▶ **What to work on**
Search the entries below for the word "kitchen" and copy every line where it appears.

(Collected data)
↓
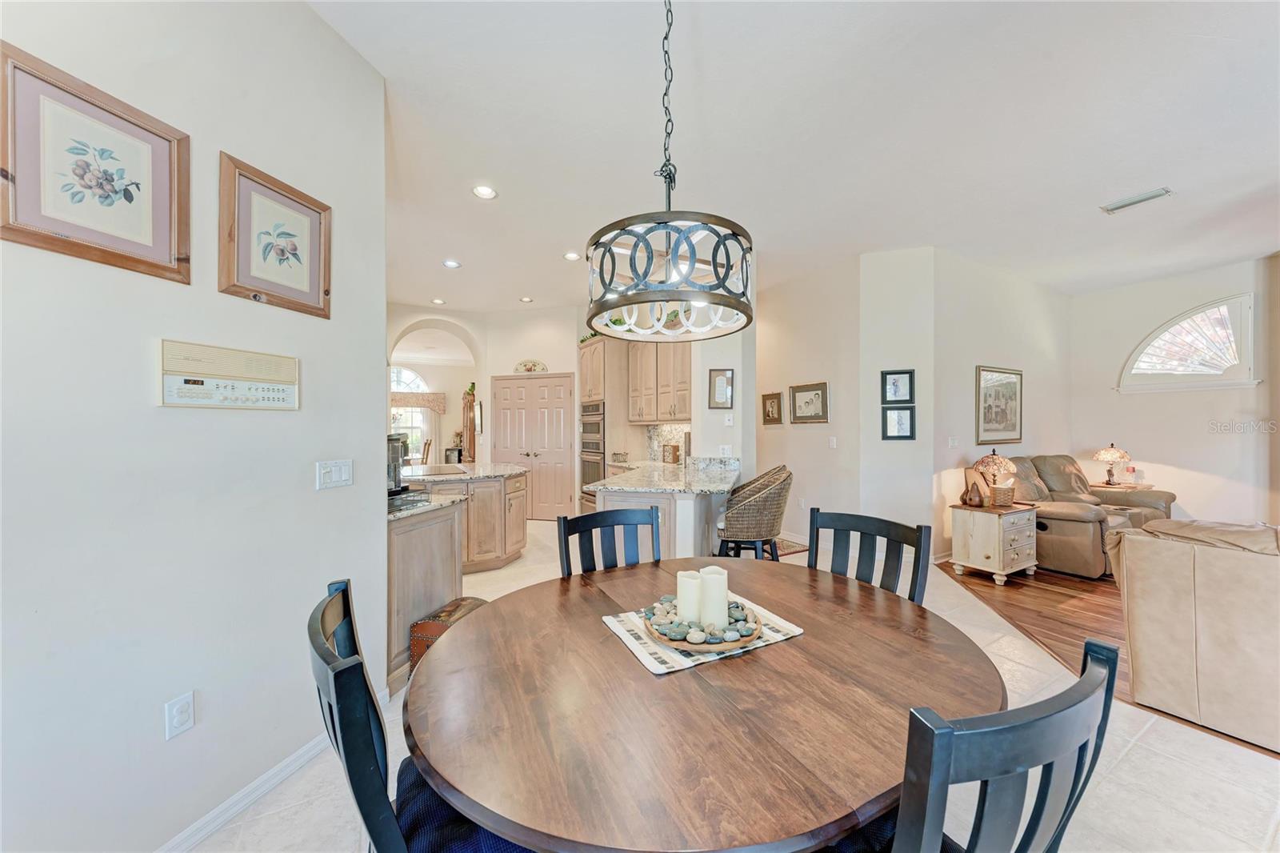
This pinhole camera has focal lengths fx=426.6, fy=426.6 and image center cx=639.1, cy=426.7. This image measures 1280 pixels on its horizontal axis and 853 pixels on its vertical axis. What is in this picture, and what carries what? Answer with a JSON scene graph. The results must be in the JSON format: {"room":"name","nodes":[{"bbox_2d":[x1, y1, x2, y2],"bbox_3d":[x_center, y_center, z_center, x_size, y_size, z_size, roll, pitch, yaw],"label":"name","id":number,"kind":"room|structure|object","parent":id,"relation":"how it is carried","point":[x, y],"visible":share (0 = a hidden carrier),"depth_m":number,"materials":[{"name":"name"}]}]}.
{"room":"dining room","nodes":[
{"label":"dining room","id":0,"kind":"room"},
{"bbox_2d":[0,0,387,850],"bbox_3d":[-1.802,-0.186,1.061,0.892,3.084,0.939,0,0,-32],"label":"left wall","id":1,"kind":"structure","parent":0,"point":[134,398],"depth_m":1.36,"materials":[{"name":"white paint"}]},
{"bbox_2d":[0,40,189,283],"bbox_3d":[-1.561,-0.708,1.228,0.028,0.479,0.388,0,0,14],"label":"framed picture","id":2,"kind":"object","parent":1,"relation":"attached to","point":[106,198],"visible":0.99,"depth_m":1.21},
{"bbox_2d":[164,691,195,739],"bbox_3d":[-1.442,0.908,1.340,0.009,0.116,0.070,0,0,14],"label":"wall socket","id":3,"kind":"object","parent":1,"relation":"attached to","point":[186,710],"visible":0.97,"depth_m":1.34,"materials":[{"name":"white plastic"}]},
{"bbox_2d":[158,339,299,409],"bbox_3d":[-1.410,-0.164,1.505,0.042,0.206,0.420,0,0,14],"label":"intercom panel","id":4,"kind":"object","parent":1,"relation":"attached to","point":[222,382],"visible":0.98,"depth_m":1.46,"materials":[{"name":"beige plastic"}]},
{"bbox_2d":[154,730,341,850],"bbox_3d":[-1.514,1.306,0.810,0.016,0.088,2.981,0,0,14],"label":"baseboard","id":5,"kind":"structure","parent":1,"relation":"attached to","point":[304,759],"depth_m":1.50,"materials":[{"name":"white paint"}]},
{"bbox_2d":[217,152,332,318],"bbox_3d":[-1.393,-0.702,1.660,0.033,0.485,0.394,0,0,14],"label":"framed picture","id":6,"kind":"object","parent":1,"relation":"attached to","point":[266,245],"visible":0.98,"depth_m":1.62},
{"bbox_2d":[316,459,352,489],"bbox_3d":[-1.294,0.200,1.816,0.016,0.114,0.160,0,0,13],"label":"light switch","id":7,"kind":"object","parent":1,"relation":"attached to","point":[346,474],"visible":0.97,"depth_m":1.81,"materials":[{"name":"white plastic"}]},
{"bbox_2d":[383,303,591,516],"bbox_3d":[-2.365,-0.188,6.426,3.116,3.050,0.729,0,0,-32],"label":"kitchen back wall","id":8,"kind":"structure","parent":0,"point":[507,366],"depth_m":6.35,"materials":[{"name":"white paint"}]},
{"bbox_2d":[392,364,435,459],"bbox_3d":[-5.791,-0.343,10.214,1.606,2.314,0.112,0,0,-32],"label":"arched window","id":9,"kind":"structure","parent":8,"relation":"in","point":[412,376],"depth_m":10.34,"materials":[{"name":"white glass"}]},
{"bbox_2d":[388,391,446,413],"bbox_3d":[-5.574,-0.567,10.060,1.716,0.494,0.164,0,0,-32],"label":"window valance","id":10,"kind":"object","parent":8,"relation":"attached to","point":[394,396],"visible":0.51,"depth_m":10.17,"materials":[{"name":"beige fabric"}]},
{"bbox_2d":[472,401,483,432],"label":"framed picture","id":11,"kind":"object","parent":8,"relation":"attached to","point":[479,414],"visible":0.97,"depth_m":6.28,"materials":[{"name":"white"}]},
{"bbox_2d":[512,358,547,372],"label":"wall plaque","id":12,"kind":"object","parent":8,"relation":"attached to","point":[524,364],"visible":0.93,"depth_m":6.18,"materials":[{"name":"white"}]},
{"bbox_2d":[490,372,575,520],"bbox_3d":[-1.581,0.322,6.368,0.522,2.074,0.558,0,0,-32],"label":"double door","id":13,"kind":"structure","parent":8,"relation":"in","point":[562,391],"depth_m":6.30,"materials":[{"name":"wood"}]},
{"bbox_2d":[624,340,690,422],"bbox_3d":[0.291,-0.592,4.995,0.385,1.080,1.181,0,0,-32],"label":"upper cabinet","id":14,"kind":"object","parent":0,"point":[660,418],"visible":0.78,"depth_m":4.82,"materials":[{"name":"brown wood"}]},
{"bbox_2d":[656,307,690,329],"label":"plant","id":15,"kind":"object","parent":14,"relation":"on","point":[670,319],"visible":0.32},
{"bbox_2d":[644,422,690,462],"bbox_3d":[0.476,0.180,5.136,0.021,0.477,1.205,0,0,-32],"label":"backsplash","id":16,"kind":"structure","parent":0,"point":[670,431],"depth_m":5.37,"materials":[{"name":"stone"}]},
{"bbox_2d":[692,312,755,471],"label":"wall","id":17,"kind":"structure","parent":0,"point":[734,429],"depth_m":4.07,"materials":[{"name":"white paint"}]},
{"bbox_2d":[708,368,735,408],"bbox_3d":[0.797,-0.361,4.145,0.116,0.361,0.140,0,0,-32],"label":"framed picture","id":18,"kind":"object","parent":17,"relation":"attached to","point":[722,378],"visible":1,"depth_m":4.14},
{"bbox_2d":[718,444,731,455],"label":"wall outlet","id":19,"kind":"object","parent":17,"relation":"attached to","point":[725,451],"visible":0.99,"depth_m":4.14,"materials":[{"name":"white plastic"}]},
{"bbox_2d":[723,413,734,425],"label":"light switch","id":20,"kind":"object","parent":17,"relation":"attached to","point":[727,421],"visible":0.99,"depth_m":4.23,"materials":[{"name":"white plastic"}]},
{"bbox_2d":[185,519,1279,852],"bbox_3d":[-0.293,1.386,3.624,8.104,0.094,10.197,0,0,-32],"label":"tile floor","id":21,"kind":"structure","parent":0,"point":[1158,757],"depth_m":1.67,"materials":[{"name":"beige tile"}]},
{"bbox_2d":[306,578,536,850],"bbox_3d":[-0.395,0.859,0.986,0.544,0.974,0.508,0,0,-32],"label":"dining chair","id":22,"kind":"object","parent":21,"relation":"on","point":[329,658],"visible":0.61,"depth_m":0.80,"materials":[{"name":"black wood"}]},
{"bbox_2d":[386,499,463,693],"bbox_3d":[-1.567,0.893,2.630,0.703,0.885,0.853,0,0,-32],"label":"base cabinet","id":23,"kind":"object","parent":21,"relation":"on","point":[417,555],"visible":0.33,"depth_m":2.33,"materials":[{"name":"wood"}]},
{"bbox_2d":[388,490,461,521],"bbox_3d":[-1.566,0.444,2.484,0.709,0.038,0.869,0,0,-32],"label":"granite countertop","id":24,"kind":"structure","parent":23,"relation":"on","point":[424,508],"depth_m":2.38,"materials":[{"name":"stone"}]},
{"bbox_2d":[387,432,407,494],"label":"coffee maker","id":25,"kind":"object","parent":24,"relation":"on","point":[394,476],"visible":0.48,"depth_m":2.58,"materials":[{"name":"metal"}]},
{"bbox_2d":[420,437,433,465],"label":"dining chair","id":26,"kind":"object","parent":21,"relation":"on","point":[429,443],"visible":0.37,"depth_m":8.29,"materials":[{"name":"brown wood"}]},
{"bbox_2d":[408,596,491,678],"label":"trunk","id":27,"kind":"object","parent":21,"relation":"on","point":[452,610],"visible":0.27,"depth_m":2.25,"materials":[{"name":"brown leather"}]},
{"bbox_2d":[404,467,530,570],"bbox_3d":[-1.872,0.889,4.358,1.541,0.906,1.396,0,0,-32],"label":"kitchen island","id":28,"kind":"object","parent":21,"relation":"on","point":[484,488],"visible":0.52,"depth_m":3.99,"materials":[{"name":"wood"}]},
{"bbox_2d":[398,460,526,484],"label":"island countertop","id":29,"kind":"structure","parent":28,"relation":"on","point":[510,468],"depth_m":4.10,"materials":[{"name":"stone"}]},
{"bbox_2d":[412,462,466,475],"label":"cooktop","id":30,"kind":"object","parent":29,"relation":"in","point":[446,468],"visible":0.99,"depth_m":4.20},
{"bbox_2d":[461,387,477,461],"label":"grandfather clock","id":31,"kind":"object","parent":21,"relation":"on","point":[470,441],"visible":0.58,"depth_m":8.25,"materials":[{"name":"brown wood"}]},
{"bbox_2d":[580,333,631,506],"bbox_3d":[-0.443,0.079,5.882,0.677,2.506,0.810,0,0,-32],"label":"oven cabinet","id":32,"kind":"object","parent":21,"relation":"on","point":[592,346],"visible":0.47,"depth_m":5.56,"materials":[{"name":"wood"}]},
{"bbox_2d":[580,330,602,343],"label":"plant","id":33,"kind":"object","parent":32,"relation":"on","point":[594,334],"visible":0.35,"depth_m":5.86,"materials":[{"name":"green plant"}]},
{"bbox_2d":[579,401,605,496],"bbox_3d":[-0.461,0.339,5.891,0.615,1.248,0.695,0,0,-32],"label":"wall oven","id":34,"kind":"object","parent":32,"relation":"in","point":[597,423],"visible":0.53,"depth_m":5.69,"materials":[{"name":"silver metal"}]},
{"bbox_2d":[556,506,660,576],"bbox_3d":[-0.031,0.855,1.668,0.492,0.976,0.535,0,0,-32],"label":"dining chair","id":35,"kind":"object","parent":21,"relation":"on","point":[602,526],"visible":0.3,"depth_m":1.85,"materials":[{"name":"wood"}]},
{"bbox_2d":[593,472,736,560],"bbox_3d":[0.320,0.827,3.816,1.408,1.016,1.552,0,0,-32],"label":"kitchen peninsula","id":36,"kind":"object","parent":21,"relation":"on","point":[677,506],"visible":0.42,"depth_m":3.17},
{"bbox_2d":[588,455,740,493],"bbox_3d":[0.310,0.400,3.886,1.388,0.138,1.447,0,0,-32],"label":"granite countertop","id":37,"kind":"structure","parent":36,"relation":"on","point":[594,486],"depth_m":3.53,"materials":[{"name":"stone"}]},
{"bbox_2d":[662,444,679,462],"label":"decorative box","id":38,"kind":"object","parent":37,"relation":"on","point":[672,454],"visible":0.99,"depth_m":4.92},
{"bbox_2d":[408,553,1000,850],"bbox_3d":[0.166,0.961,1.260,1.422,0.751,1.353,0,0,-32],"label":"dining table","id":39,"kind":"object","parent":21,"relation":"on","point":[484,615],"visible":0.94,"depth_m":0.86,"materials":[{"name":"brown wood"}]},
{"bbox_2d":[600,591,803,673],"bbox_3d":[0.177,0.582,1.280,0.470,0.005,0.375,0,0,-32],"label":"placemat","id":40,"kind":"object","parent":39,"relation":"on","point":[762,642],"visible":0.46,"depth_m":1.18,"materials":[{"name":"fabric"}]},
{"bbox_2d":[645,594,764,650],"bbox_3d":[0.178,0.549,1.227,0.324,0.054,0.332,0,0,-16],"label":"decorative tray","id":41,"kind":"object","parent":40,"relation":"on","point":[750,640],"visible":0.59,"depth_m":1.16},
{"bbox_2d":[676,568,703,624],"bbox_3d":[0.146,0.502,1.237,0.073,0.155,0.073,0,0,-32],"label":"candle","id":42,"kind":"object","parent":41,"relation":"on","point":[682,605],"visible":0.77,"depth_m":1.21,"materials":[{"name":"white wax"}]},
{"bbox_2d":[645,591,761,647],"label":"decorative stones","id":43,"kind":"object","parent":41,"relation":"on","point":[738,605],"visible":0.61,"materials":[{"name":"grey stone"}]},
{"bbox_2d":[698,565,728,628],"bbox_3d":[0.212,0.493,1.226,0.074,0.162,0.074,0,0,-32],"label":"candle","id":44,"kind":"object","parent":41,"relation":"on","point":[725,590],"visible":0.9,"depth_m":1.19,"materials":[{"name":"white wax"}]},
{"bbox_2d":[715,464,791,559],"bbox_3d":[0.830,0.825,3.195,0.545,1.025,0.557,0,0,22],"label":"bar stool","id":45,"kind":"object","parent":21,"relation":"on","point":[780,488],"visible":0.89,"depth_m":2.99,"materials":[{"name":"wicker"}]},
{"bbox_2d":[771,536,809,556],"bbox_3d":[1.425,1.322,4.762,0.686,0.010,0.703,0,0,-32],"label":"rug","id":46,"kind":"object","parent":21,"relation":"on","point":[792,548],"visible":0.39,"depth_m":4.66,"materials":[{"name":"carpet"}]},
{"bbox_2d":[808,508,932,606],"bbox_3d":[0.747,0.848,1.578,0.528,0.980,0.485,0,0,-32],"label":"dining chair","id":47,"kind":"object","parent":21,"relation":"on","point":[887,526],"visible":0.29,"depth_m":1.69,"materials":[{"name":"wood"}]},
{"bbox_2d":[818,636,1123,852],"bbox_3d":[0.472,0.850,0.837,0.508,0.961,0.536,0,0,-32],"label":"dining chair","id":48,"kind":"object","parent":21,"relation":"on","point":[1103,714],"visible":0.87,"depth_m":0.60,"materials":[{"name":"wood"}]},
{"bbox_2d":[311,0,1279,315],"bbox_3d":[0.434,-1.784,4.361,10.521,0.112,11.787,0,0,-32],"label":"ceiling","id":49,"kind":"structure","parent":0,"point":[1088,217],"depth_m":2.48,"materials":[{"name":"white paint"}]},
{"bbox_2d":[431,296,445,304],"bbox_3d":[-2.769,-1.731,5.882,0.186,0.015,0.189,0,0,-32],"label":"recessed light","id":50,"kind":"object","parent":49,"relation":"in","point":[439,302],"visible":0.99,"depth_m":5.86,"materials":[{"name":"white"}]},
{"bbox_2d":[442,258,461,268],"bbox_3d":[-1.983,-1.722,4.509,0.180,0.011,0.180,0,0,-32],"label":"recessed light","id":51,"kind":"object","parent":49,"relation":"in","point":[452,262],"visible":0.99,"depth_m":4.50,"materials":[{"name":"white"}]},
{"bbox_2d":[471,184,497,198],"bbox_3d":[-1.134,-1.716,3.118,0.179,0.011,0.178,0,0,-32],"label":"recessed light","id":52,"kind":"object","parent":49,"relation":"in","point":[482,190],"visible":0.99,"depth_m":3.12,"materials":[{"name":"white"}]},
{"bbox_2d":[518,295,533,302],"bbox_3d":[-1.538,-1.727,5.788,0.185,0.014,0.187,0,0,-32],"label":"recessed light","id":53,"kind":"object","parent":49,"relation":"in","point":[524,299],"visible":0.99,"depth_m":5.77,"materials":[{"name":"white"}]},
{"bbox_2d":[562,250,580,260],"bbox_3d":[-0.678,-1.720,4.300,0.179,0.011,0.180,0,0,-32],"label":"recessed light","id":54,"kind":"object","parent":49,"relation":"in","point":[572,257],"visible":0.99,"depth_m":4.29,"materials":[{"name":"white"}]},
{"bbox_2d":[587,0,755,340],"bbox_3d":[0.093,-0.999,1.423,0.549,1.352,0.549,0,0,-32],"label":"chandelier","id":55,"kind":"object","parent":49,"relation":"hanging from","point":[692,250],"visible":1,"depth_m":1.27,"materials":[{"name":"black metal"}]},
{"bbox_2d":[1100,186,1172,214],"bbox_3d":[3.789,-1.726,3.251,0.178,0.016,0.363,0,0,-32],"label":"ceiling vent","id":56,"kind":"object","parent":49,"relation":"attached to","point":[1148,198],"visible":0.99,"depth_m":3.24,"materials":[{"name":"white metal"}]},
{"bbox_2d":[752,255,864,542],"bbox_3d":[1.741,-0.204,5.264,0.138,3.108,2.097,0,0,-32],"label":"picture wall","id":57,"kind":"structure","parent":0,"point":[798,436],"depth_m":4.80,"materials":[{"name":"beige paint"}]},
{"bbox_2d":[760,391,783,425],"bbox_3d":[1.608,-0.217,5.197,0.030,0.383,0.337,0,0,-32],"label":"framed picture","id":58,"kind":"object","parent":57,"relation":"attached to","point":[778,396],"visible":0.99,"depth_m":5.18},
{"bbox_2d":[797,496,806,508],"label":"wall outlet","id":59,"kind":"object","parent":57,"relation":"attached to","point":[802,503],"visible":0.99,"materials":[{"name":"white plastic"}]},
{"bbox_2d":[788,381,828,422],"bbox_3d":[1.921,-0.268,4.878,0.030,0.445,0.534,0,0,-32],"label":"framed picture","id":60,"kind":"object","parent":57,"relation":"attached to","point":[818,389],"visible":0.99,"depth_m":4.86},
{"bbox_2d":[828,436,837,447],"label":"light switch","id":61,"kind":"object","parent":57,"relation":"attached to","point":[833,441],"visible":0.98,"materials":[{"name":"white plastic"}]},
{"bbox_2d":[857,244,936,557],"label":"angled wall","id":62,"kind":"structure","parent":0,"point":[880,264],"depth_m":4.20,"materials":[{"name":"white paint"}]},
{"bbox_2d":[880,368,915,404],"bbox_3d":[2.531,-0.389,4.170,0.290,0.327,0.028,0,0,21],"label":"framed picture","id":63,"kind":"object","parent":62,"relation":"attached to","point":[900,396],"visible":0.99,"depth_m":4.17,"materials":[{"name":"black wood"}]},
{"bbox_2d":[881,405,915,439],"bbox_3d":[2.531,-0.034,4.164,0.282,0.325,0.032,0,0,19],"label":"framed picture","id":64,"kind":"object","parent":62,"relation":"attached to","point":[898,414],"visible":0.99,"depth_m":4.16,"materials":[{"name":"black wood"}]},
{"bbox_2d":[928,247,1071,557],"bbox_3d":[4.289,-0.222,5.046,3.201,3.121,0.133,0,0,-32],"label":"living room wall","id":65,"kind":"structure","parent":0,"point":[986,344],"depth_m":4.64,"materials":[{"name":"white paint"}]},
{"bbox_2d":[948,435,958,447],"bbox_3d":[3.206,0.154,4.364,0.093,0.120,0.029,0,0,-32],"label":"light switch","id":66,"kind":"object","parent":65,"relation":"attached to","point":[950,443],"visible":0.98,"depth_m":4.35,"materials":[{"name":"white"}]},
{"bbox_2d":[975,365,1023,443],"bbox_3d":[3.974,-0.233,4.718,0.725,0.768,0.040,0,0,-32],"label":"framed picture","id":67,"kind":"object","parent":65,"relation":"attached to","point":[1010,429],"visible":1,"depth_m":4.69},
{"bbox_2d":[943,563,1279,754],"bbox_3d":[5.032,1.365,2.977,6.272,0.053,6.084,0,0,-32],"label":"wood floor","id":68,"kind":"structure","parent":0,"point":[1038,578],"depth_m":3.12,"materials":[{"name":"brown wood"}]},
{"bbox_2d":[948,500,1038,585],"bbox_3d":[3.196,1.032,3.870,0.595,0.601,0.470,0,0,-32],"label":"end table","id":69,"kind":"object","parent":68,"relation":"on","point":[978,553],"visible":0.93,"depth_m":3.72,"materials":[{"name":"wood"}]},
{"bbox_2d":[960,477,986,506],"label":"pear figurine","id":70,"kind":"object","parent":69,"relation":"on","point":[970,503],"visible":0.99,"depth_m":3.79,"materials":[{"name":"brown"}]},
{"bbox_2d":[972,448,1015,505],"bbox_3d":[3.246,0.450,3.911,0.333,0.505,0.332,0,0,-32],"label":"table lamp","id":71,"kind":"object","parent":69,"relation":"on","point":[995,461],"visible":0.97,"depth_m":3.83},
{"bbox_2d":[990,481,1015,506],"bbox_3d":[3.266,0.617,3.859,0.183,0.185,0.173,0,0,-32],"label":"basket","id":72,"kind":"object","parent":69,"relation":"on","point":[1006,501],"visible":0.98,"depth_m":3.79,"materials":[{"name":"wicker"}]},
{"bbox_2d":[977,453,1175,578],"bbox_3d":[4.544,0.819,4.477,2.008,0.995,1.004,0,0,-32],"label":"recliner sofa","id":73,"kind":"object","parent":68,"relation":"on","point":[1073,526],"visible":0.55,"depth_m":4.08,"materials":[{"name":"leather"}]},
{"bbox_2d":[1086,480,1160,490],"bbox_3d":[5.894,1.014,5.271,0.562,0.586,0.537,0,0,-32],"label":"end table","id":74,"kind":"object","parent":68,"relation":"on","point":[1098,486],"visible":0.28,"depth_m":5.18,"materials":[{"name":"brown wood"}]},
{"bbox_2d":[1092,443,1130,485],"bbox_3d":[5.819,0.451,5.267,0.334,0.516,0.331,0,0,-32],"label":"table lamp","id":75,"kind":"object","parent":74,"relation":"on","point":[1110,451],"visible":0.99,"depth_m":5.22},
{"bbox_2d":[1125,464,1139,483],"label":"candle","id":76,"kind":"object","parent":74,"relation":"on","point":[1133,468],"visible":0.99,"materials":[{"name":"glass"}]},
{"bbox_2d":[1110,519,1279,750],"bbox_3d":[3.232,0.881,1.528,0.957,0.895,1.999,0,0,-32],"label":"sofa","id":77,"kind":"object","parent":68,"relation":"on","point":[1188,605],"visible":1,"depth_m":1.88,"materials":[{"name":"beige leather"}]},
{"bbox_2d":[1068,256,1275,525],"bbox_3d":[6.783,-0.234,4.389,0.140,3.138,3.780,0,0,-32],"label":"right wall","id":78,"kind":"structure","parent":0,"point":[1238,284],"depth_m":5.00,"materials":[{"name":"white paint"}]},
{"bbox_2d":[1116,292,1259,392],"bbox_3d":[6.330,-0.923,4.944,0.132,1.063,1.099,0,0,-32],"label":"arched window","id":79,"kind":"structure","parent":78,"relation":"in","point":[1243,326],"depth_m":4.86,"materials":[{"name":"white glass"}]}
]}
↑
▶ **Finished exercise**
{"bbox_2d":[383,303,591,516],"bbox_3d":[-2.365,-0.188,6.426,3.116,3.050,0.729,0,0,-32],"label":"kitchen back wall","id":8,"kind":"structure","parent":0,"point":[507,366],"depth_m":6.35,"materials":[{"name":"white paint"}]},
{"bbox_2d":[404,467,530,570],"bbox_3d":[-1.872,0.889,4.358,1.541,0.906,1.396,0,0,-32],"label":"kitchen island","id":28,"kind":"object","parent":21,"relation":"on","point":[484,488],"visible":0.52,"depth_m":3.99,"materials":[{"name":"wood"}]},
{"bbox_2d":[593,472,736,560],"bbox_3d":[0.320,0.827,3.816,1.408,1.016,1.552,0,0,-32],"label":"kitchen peninsula","id":36,"kind":"object","parent":21,"relation":"on","point":[677,506],"visible":0.42,"depth_m":3.17},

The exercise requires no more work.